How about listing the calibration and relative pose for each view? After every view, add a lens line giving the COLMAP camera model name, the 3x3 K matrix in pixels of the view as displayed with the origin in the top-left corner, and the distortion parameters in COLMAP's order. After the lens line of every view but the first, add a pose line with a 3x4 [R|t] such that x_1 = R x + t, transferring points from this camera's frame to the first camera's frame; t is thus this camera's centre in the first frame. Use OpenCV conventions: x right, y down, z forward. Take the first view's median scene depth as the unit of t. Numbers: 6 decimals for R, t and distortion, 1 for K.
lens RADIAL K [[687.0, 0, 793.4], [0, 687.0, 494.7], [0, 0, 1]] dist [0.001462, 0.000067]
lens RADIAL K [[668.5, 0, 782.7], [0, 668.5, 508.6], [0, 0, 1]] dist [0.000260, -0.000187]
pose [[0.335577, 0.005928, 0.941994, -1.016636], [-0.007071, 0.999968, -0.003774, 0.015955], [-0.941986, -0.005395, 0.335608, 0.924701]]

· · · · · · ·

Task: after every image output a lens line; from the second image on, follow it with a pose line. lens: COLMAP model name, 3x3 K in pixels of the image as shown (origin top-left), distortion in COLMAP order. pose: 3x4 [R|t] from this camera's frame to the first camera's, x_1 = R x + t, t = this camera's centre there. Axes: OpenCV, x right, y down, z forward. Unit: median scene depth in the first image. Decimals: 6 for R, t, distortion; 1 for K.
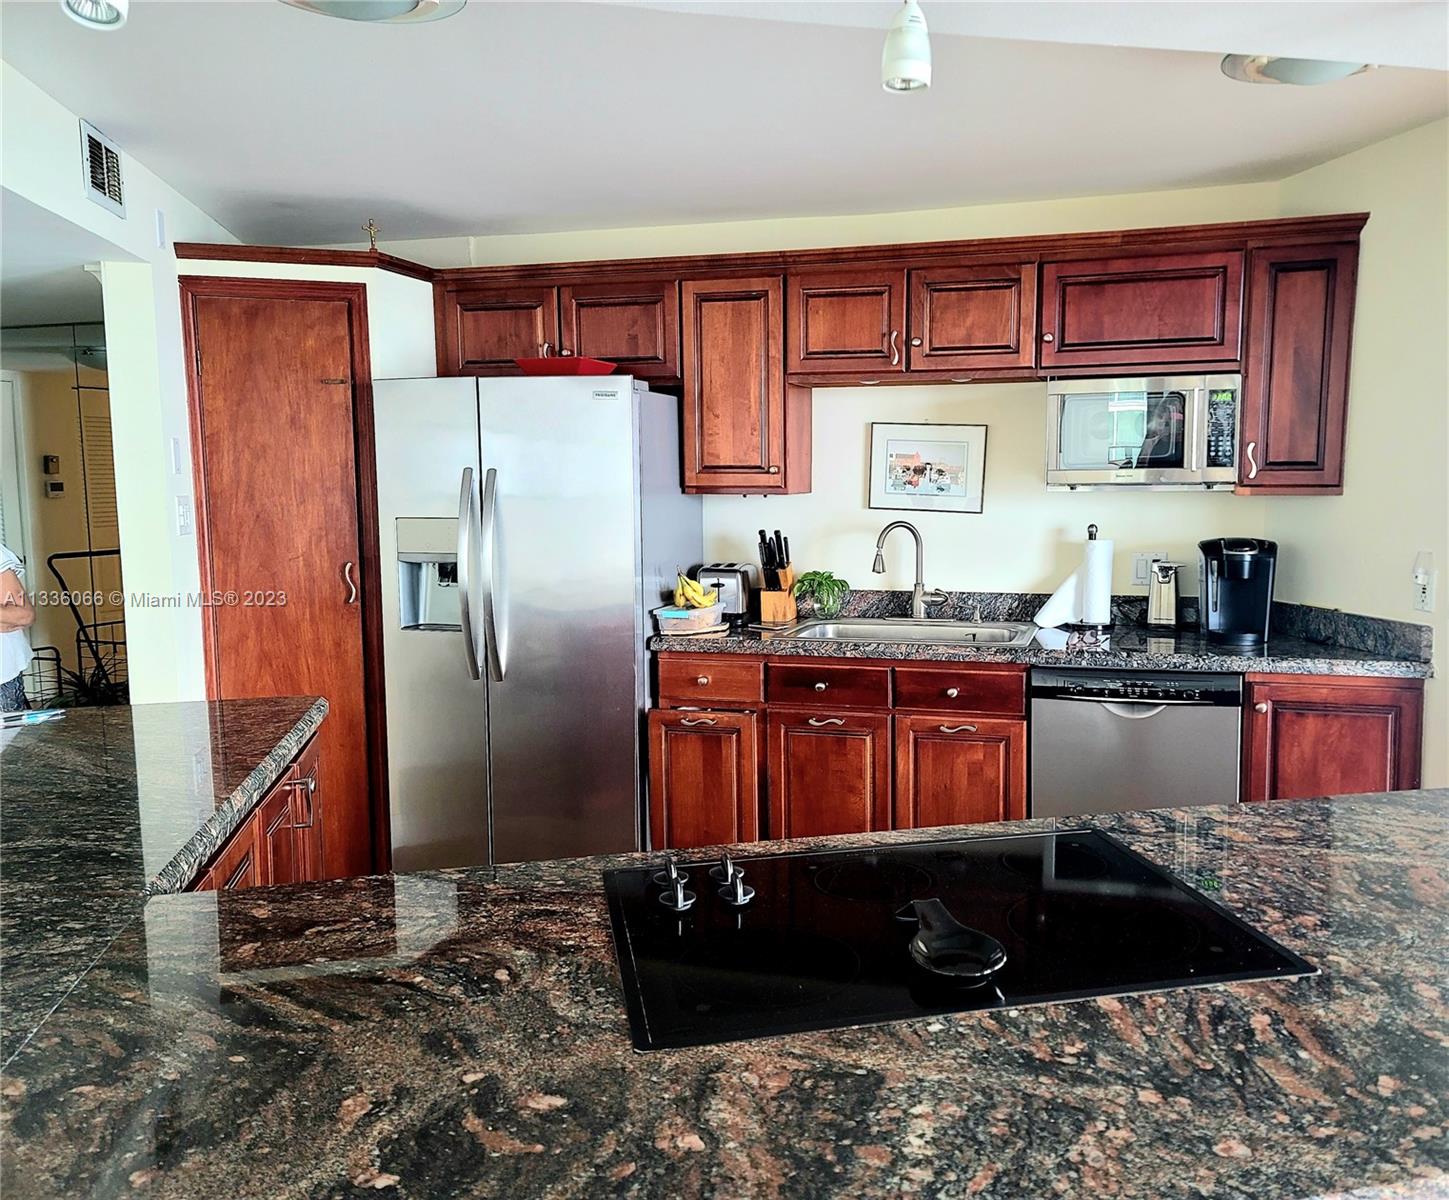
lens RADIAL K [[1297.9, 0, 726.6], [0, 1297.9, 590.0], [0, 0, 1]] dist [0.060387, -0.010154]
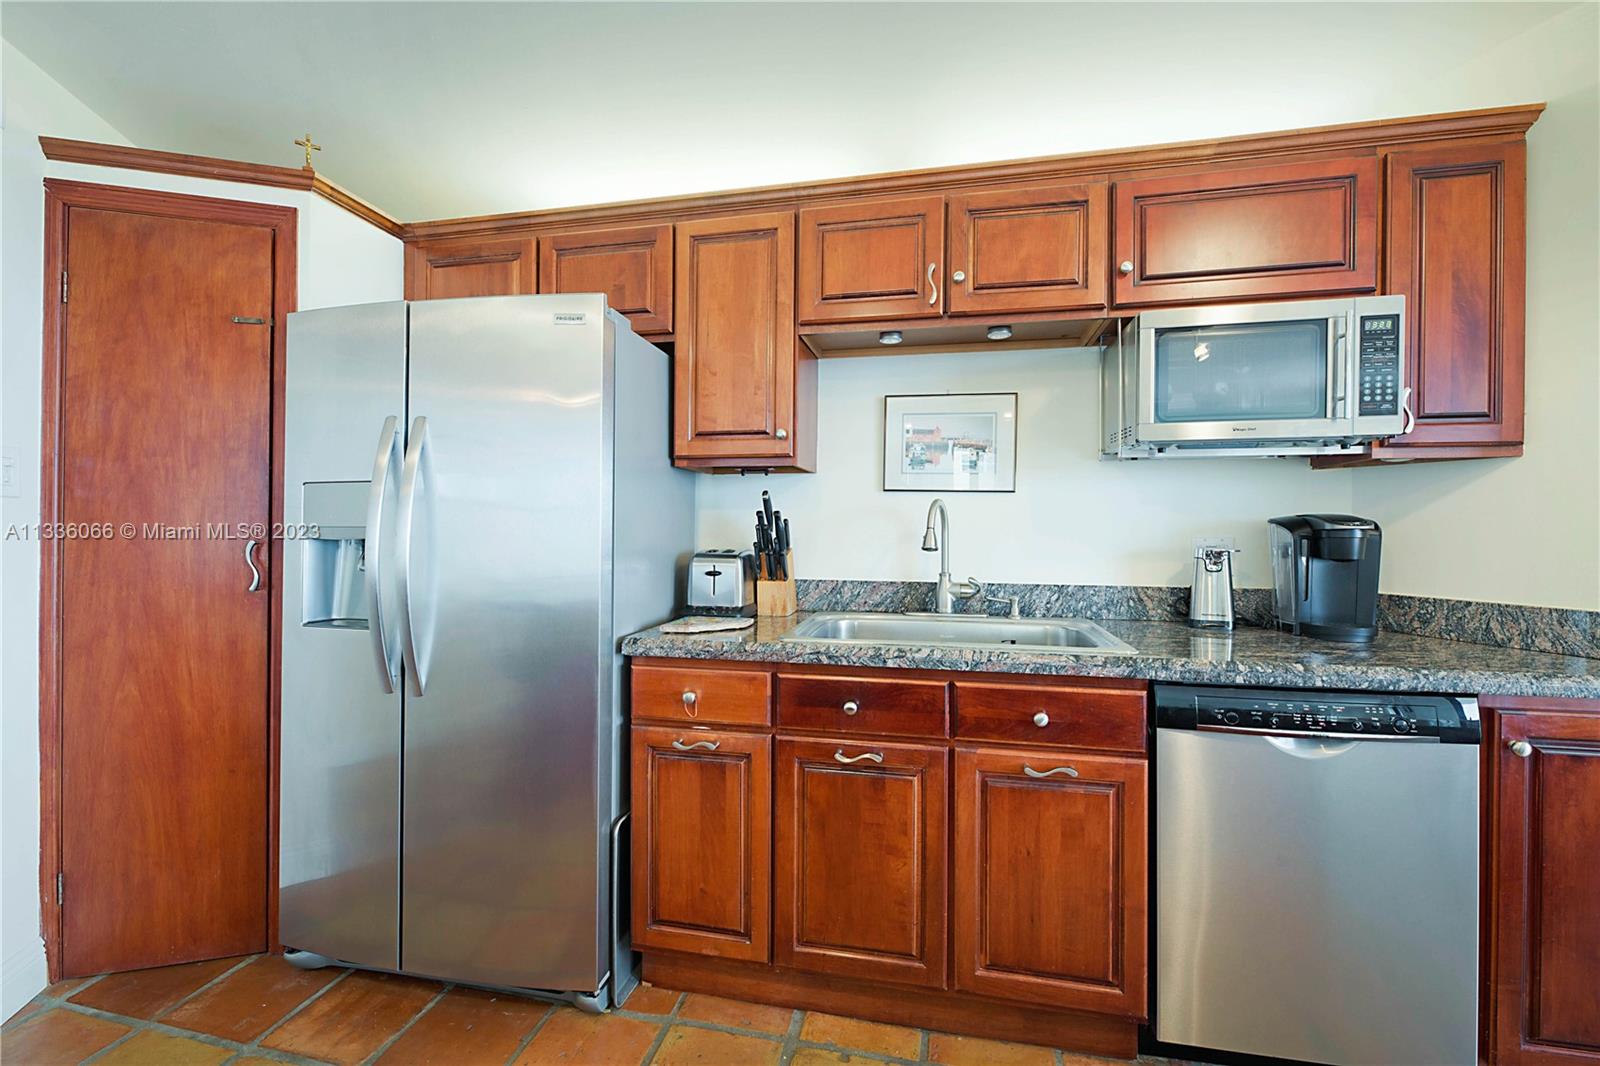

· · · · · · ·

Task requirements: Set down the data from the line with "How about listing" up to and including the line with "dist [0.001462, 0.000067]", with each line repeated exactly.

Task answer:
How about listing the calibration and relative pose for each view? After every view, add a lens line giving the COLMAP camera model name, the 3x3 K matrix in pixels of the view as displayed with the origin in the top-left corner, and the distortion parameters in COLMAP's order. After the lens line of every view but the first, add a pose line with a 3x4 [R|t] such that x_1 = R x + t, transferring points from this camera's frame to the first camera's frame; t is thus this camera's centre in the first frame. Use OpenCV conventions: x right, y down, z forward. Take the first view's median scene depth as the unit of t. Numbers: 6 decimals for R, t and distortion, 1 for K.
lens RADIAL K [[687.0, 0, 793.4], [0, 687.0, 494.7], [0, 0, 1]] dist [0.001462, 0.000067]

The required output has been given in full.